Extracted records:
= = = = = = =
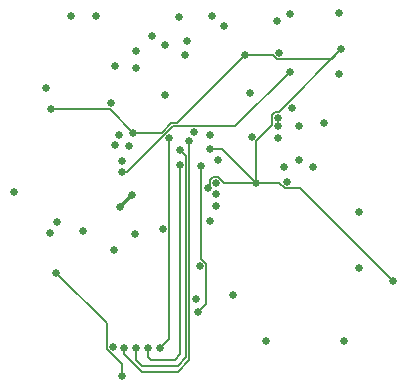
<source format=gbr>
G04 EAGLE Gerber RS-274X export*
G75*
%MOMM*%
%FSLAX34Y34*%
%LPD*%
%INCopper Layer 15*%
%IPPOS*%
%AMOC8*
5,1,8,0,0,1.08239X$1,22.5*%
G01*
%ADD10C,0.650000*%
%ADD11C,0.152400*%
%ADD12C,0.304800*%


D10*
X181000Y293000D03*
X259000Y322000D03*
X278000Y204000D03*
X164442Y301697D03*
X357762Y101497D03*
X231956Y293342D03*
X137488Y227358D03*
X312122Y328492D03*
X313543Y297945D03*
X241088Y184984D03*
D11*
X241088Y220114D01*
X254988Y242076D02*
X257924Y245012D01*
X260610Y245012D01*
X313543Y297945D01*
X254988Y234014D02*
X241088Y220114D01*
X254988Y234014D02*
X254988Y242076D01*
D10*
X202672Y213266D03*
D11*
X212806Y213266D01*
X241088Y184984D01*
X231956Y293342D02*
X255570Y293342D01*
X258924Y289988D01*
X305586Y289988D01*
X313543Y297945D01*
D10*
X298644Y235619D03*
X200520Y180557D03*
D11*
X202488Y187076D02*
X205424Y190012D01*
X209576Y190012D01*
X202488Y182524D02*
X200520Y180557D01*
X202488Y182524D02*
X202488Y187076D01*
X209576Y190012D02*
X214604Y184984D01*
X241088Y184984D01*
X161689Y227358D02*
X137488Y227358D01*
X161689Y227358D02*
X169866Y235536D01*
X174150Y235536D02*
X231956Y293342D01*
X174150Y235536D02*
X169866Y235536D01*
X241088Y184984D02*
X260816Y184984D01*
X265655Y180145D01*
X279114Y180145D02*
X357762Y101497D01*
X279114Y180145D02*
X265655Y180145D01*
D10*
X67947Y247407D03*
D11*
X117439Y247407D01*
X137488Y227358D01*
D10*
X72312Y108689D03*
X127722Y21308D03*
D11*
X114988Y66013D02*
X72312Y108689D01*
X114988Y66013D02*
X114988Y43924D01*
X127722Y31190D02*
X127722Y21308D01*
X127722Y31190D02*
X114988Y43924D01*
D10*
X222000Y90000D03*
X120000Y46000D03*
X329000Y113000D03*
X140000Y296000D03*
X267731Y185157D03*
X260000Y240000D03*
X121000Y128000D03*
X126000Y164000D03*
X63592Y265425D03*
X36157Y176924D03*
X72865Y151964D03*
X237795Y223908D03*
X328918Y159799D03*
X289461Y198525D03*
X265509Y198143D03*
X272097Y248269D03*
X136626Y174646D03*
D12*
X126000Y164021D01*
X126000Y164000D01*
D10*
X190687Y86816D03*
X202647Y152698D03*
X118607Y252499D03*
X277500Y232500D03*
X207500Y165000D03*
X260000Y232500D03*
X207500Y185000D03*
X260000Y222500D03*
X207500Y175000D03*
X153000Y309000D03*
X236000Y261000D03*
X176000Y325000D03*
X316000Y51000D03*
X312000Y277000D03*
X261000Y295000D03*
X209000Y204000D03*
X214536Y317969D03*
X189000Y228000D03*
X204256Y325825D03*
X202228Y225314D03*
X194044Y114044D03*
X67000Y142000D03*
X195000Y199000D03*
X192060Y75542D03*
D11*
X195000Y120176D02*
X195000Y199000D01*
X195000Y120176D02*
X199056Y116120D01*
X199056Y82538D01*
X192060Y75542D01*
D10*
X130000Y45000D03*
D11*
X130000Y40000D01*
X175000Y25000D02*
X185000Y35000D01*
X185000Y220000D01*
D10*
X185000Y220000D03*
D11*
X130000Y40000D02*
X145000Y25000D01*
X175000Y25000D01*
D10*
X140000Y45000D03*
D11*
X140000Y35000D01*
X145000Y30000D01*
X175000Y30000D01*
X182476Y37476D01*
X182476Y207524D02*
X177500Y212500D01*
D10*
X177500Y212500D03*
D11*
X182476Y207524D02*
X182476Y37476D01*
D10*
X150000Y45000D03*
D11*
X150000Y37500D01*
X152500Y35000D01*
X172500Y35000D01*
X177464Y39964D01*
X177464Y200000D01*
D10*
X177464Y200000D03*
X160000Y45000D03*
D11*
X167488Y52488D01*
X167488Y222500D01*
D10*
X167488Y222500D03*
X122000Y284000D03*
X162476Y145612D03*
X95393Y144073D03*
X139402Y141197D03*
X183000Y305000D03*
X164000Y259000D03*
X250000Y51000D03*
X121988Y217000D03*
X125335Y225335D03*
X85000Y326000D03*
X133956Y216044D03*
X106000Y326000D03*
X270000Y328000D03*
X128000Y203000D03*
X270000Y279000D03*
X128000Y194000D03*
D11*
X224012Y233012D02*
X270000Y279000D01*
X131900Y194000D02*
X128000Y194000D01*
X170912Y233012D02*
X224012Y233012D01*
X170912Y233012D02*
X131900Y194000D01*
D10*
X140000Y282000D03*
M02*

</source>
= = = = = = =
Please copy the lines in the records above between the one holding "X260000Y232500D03*" and the one holding "X67000Y142000D03*", inclusive, exactly and with no other line.

X260000Y232500D03*
X207500Y185000D03*
X260000Y222500D03*
X207500Y175000D03*
X153000Y309000D03*
X236000Y261000D03*
X176000Y325000D03*
X316000Y51000D03*
X312000Y277000D03*
X261000Y295000D03*
X209000Y204000D03*
X214536Y317969D03*
X189000Y228000D03*
X204256Y325825D03*
X202228Y225314D03*
X194044Y114044D03*
X67000Y142000D03*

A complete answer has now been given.